The Romans supposedly used war elephant in the invasion of Britain. Polyaenus reports that during the Julius Caesar's invasion of Britain in 55 BC "Caesar had one large elephant, which was equipped with armor and carried archers and slingers in its tower. When this unknown creature entered the river, the Britons and their horses fled and the Roman army crossed over," However, this claim has been considered historically unreliable and probably untrue due to a lack of any other corroborating evidence from other sources, including Caesar's own writings. The claim by Cassius Dio, writing over 150 years after the events, that the emperor Claudius brought elephants to Britain during his invasion in 43 AD has also been doubted due to a lack of other sources mentioning the use of elephants, and logistical issues making their use in the campaign highly impractical. His use of the term "elephant" may actually refer to a kind of military machine, perhaps a siege tower.

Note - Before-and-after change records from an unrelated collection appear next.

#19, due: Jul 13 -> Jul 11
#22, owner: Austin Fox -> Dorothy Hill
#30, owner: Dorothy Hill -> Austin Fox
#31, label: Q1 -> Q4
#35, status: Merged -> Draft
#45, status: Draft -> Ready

At least one elephantine skeleton with flint weapons that has been found in England was initially misidentified as these elephants, but later dating proved it to be a mammoth skeleton from the Stone Age.

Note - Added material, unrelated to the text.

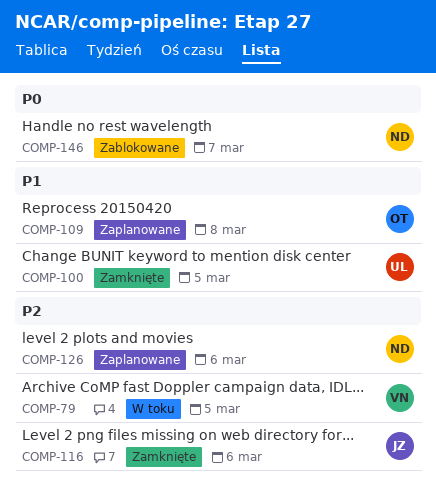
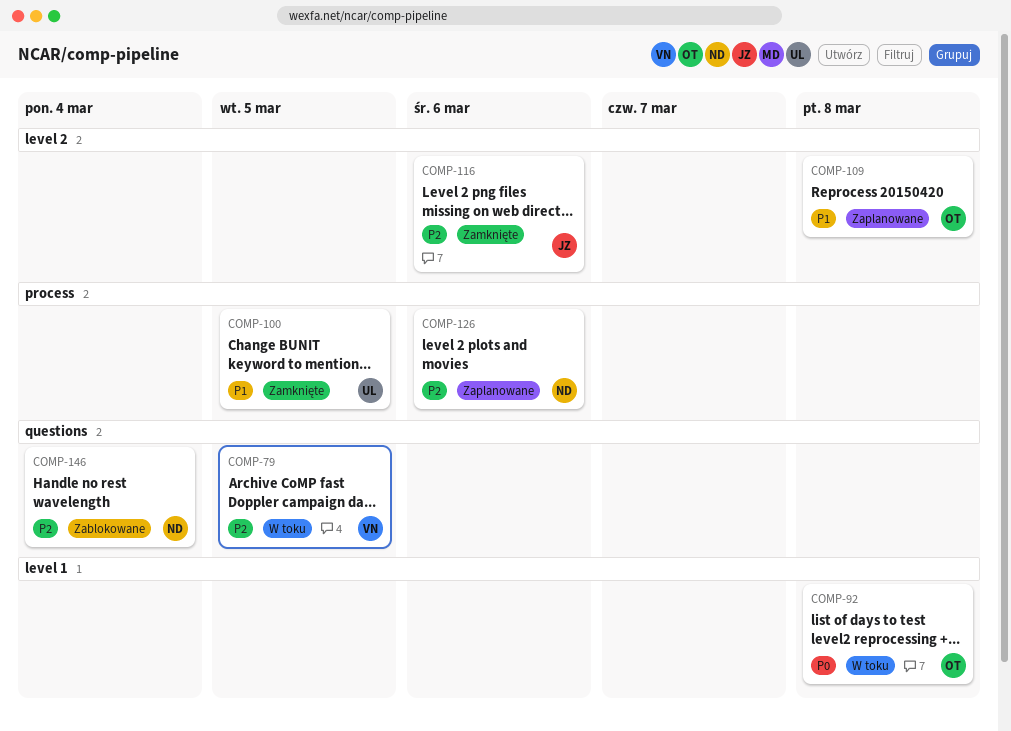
COMP-92: none -> present
COMP-146, priority: P0 -> P2
COMP-146, due: Mar 7 -> Mar 4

By the time of Claudius however, such animals were being used by the Romans in single numbers only—the last significant use of war elephants in the Mediterranean was against the Romans at the battle of Thapsus in 46 BC, in which 60 of them were used, where Julius Caesar armed his fifth legion (Alaudae) with axes and commanded his legionaries to strike at the elephant's legs. The legion withstood the charge, and the elephant became its symbol. Thapsus was the last significant use of elephants in the West. The remainder of the elephants seemed to have been thrown into panic by Caesar's archers and slingers.